What to do
Copy the lines of the entries below verbatim, starting with the line containing "2: (93, 38)" and ending with the line containing "27: (1422, 1021)", both included. Omit the pictures from your copy.

(Dataset entries)
'''

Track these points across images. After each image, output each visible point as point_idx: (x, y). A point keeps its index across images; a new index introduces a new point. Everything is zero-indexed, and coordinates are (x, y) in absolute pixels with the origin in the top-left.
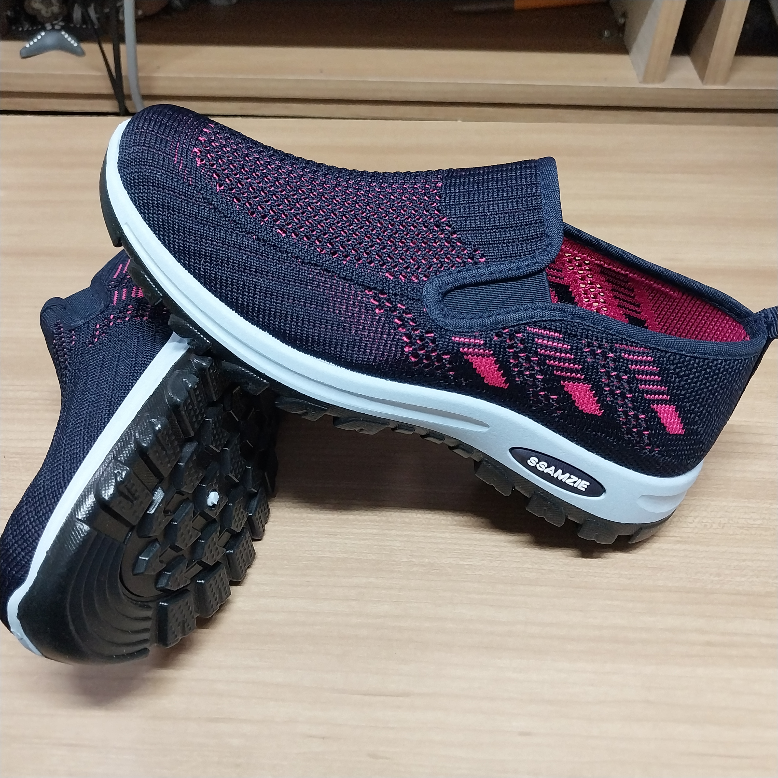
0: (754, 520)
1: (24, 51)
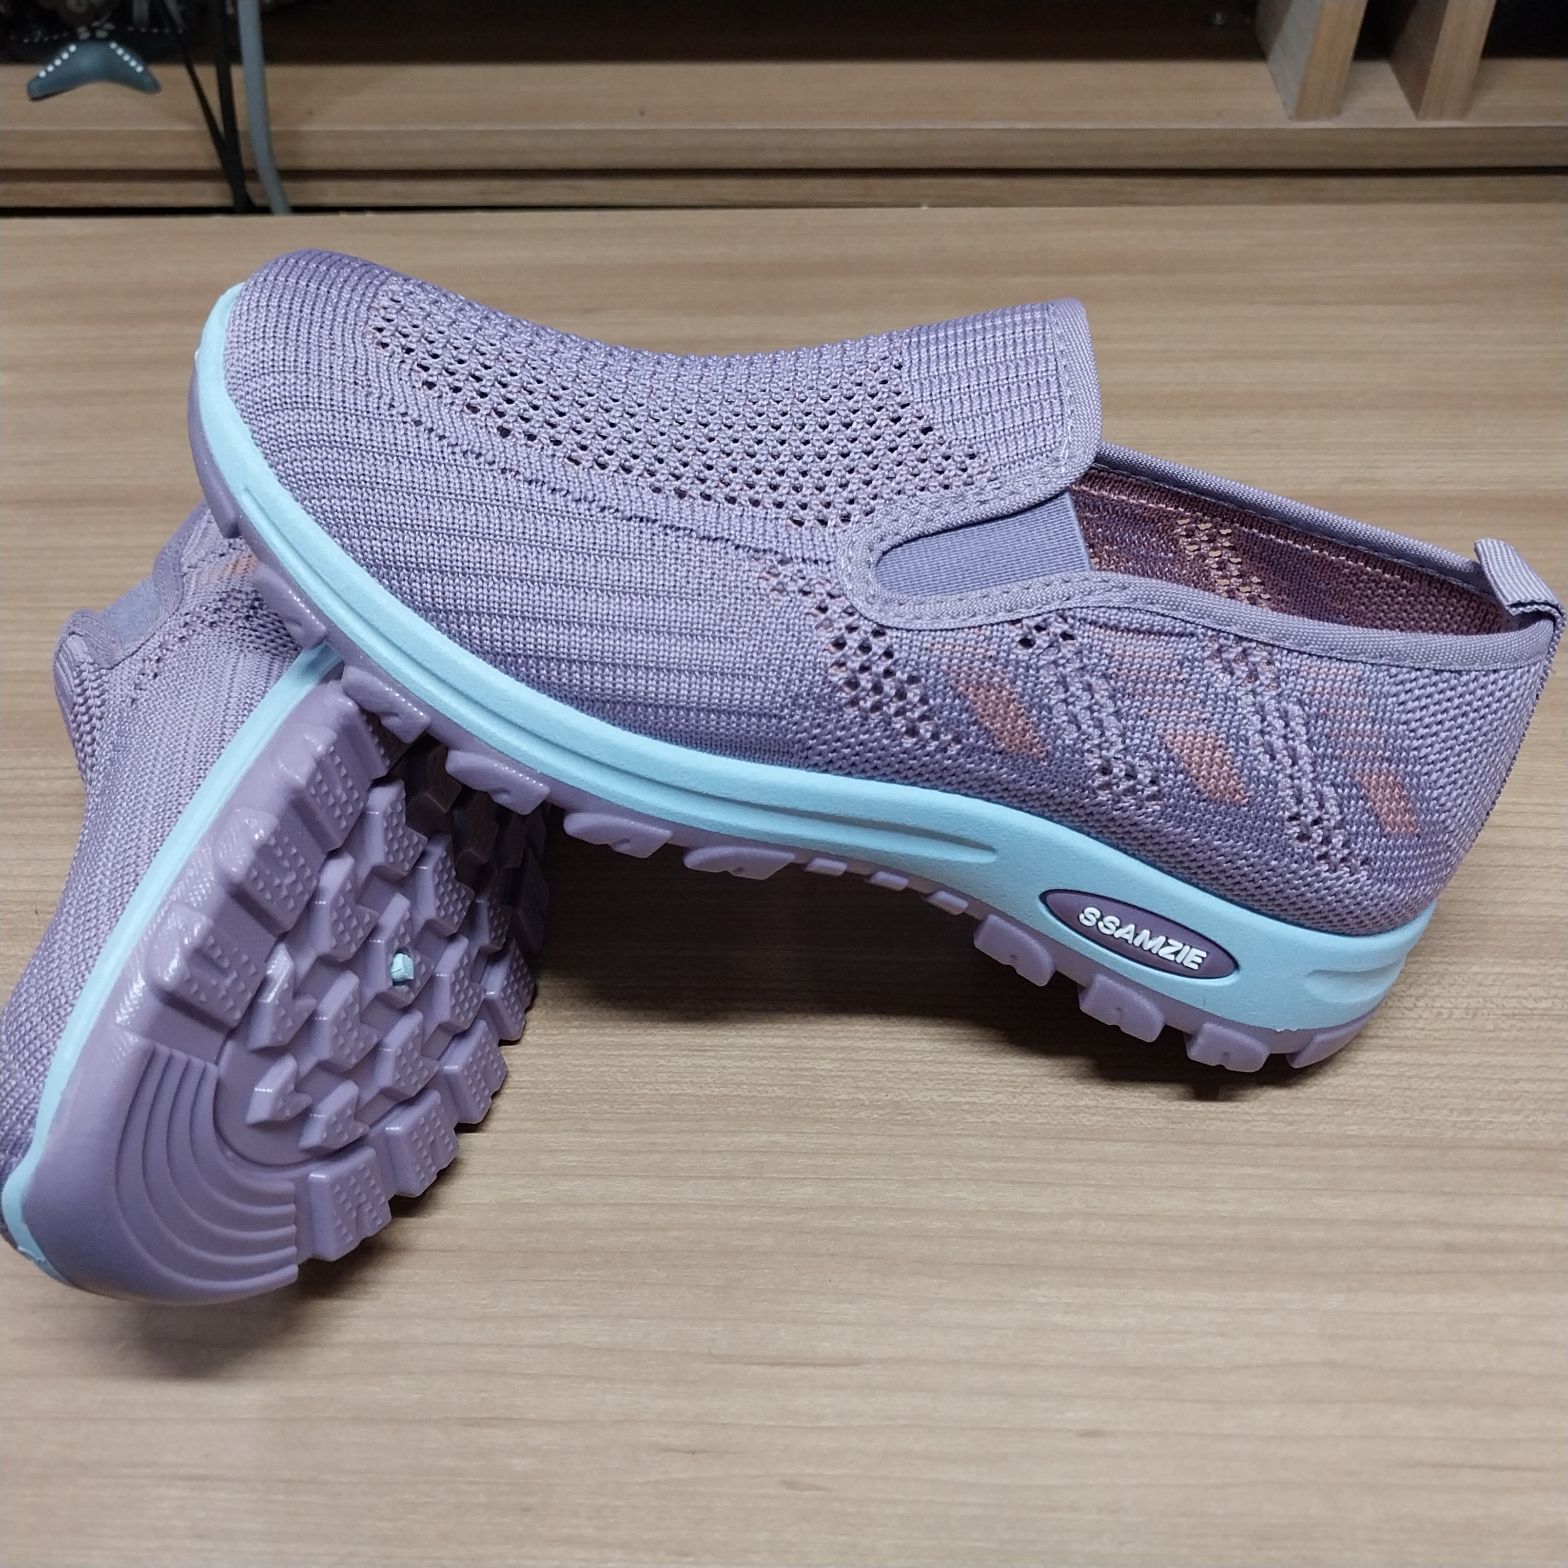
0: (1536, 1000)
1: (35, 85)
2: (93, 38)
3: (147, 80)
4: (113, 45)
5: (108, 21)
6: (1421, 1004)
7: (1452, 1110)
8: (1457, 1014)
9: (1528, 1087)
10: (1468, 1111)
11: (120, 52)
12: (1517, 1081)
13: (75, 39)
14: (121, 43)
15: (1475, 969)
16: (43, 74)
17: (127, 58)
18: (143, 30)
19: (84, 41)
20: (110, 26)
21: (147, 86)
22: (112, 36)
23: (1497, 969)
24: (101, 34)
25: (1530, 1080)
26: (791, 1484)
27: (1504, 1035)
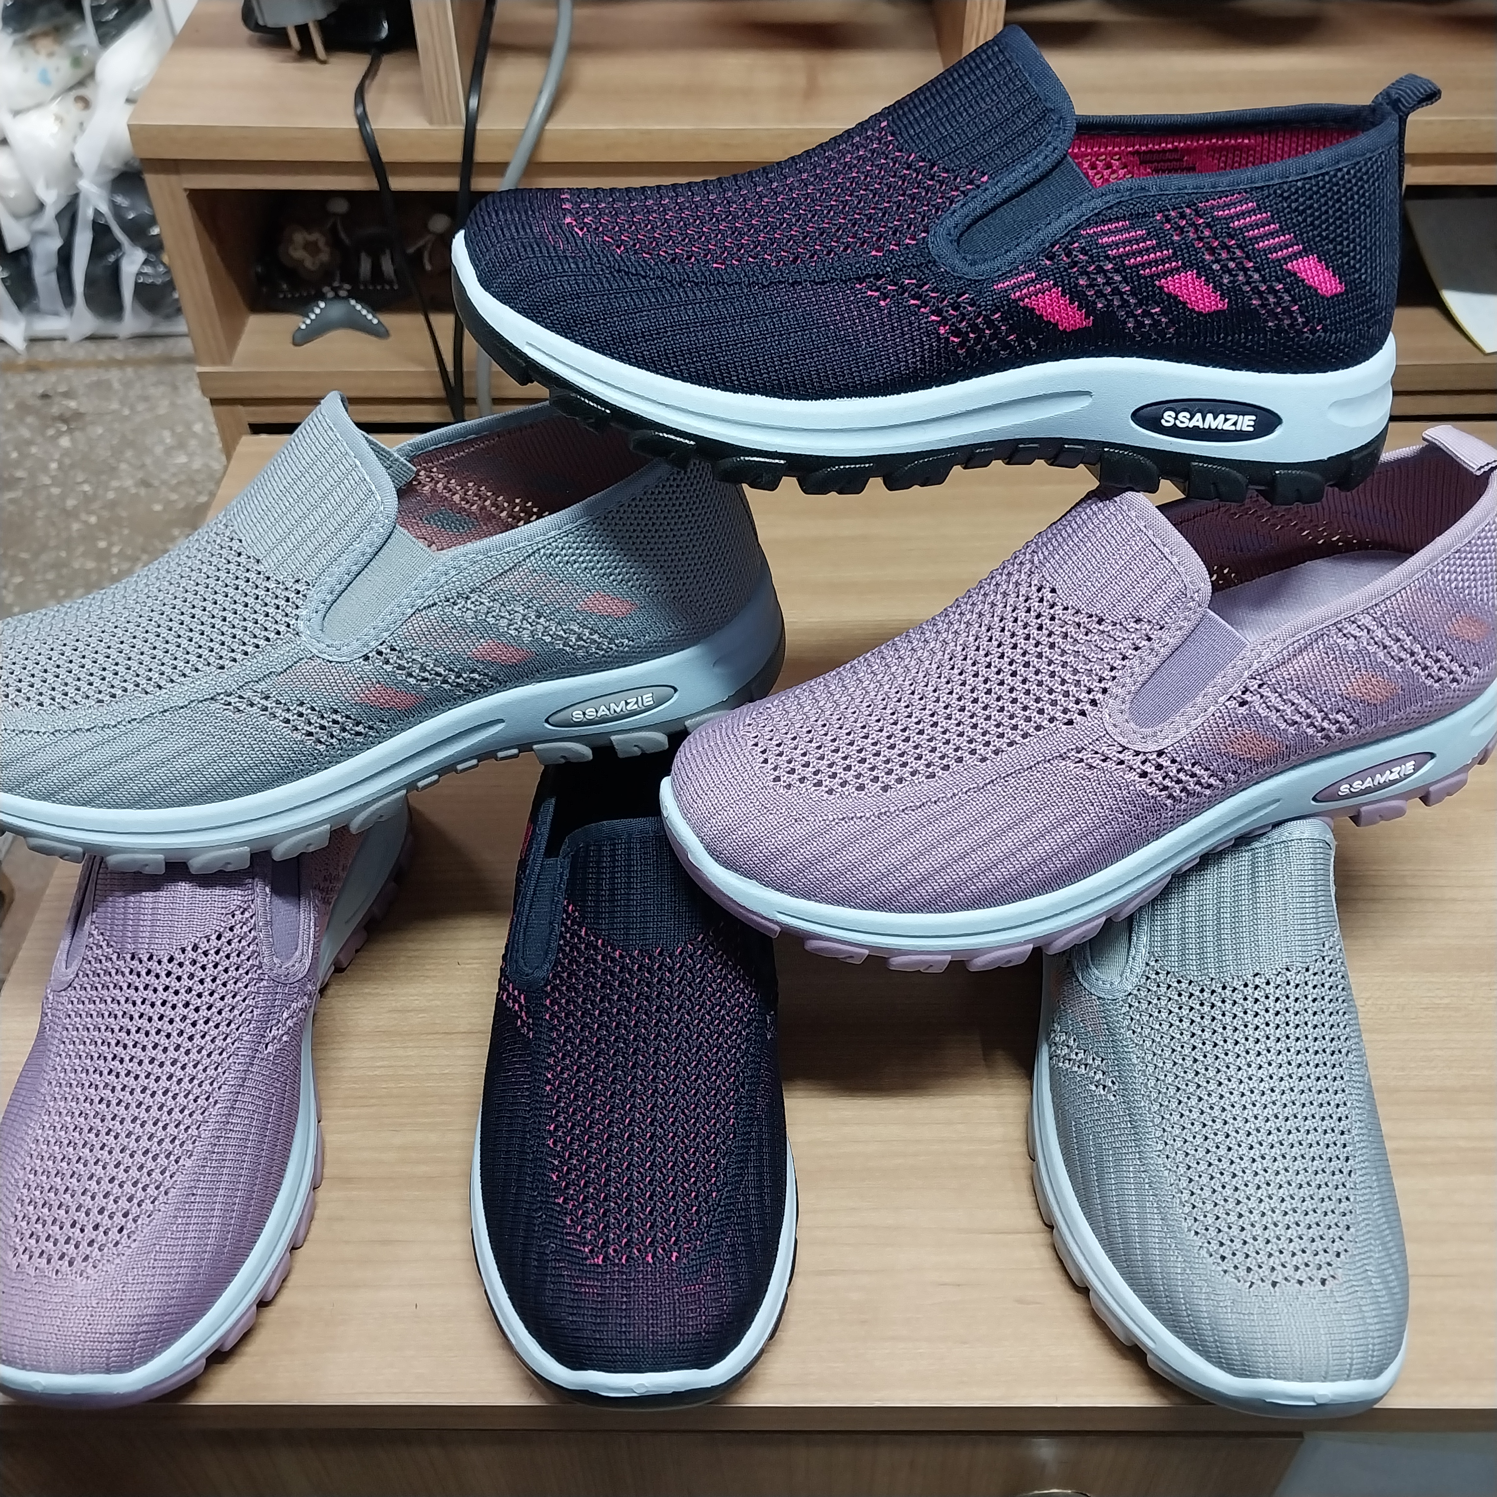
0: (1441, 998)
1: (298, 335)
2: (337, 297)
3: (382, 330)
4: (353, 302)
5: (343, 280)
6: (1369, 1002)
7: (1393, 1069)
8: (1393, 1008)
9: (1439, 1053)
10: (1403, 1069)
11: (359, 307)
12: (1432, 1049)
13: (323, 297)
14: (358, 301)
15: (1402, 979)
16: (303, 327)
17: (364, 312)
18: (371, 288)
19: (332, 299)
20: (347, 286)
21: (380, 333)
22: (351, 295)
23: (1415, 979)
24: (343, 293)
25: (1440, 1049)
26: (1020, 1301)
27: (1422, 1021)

'''
'''

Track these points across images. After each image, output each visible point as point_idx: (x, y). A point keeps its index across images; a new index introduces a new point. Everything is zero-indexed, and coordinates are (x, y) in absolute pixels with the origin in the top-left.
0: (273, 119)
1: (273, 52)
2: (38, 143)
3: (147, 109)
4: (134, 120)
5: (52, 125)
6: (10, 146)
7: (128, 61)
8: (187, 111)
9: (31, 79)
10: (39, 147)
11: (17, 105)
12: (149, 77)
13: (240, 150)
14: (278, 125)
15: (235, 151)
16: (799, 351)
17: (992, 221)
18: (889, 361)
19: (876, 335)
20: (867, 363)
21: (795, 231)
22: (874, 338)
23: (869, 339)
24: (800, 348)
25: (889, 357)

'''

Solved exercise
2: (93, 38)
3: (147, 80)
4: (113, 45)
5: (108, 21)
6: (1421, 1004)
7: (1452, 1110)
8: (1457, 1014)
9: (1528, 1087)
10: (1468, 1111)
11: (120, 52)
12: (1517, 1081)
13: (75, 39)
14: (121, 43)
15: (1475, 969)
16: (43, 74)
17: (127, 58)
18: (143, 30)
19: (84, 41)
20: (110, 26)
21: (147, 86)
22: (112, 36)
23: (1497, 969)
24: (101, 34)
25: (1530, 1080)
26: (791, 1484)
27: (1504, 1035)
0: (1441, 998)
1: (298, 335)
2: (337, 297)
3: (382, 330)
4: (353, 302)
5: (343, 280)
6: (1369, 1002)
7: (1393, 1069)
8: (1393, 1008)
9: (1439, 1053)
10: (1403, 1069)
11: (359, 307)
12: (1432, 1049)
13: (323, 297)
14: (358, 301)
15: (1402, 979)
16: (303, 327)
17: (364, 312)
18: (371, 288)
19: (332, 299)
20: (347, 286)
21: (380, 333)
22: (351, 295)
23: (1415, 979)
24: (343, 293)
25: (1440, 1049)
26: (1020, 1301)
27: (1422, 1021)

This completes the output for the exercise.